A teraz pomyśl ile rzeczy dostajesz za darmo w internecie. Ile czasu dziennie spędzasz na Facebooku czy Twitterze nie płacąc za to nikomu. Albo ile kiedyś wydawałeś pieniędzy rocznie na płyty, ale ile teraz kosztuje abonament na Spotify. Albo ile kiedyś kosztowały 36zdjęciowe filmy do aparatu fotograficznego i albumy do zdjęć, a ile teraz kosztuje korzystanie z Picasy, czy Instagramu. Nie wydajesz pieniędzy, a z drugiej strony dostajesz coś co ma przecież dużą wartość. A blogi ? Czy treść na nich zawarta ma jakąś wartość ? Na pewno ma, skoro ludzie je czytają. Tyle, że to najczęściej wartość niezmonetyzowana. Ale to nie oznacza, że z drugiej strony nie pojawia się realna korzyść. Ja na przykłam korzystam ogromnie na tym, że codziennie jestem na twitterze, gdzie czytam rzeczy ważne, albo na facebooku, gdzie czytam rzeczy nieważne (ale to też ma dla mnie wartość, jak każda dobra rozrywka) Nie chodzi mi tu o monetyzacje dla właścicieli tych stron - Facebook przecież zarabia coraz więcej. Chodzi o to, że co roku coraz więcej ludzi dostaje coraz więcej rzeczy, treści, usług w internecie za darmo. W jakiś tam sposób się więc wzbogaca, zaspokaja jakieś potrzeby, a jednocześnie z punktu widzenia PKB to nie istnieje. Dlatego z roku na rok PKB staje się wskaźnikiem coraz bardziej bezsensownym.

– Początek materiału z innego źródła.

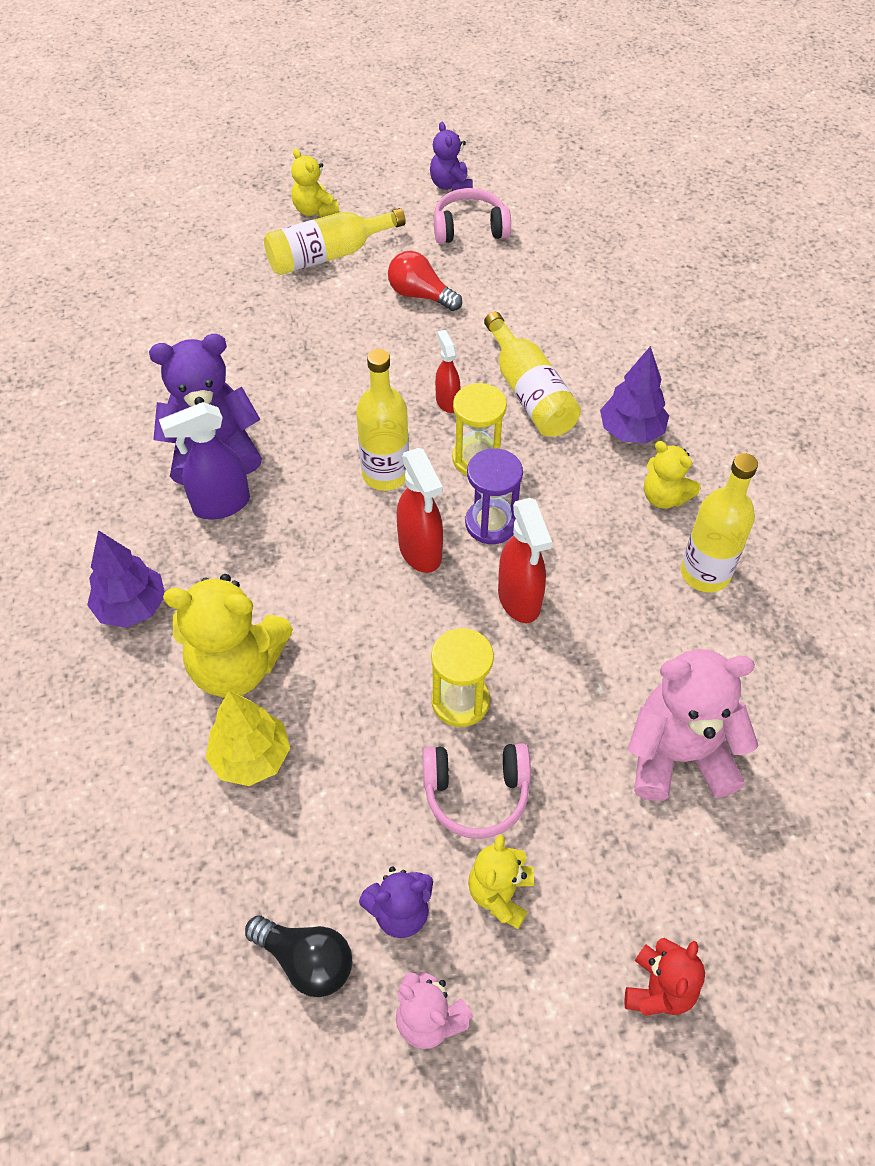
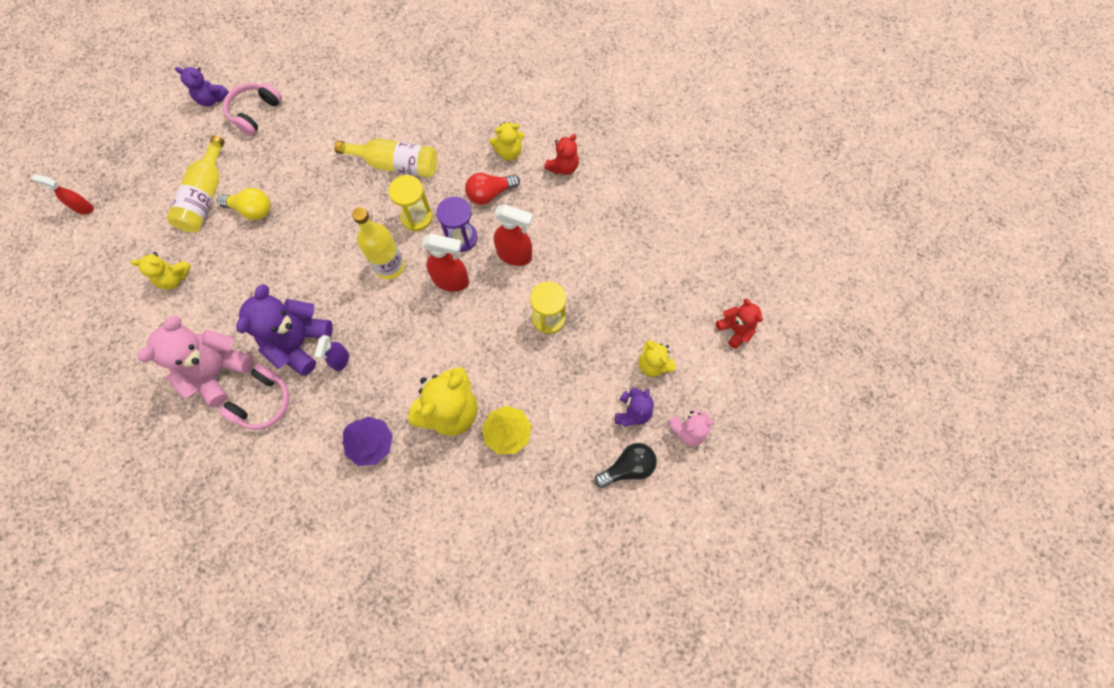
camera: 55 degrees left, 15 degrees up
purple spray bottle [159,402,250,519] -> purple spray bottle [314,335,349,371], size x0.62
yellow teddy bear [291,149,339,217] -> yellow teddy bear moved to [131,252,191,289]
red light bulb [388,251,462,311] -> red light bulb moved to [465,173,520,205]
pink headphones [422,743,531,839] -> pink headphones moved to [219,363,289,430]
red spray bottle [435,330,460,413] -> red spray bottle moved to [32,175,94,214]
purple tree [600,346,669,443] -> none
pink teddy bear [628,649,759,801] -> pink teddy bear moved to [138,316,254,407]
yellow bottle [681,453,758,593] -> red teddy bear [544,134,579,175]
none -> yellow light bulb [217,188,270,220]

Twórcy PKB domyślnie założyli, że jak coś ma wartość, to ludzie będą to sprzedawać innym za pieniądze. W internecie ludzie dzielą się wartościowymi rzeczami za darmo. Gdyby to umieć jakoś uwzględnić i wyliczyć, może by się okazało, że w ostatnich latach świat rozwijał się znacznie szybciej niż wszystkim się wydaje.

1 komentarz:

kaaban pisze...

to nie jest przypadkiem wpadnięcie w pułapkę podobną do tej opisywanej w petycji producentów świec?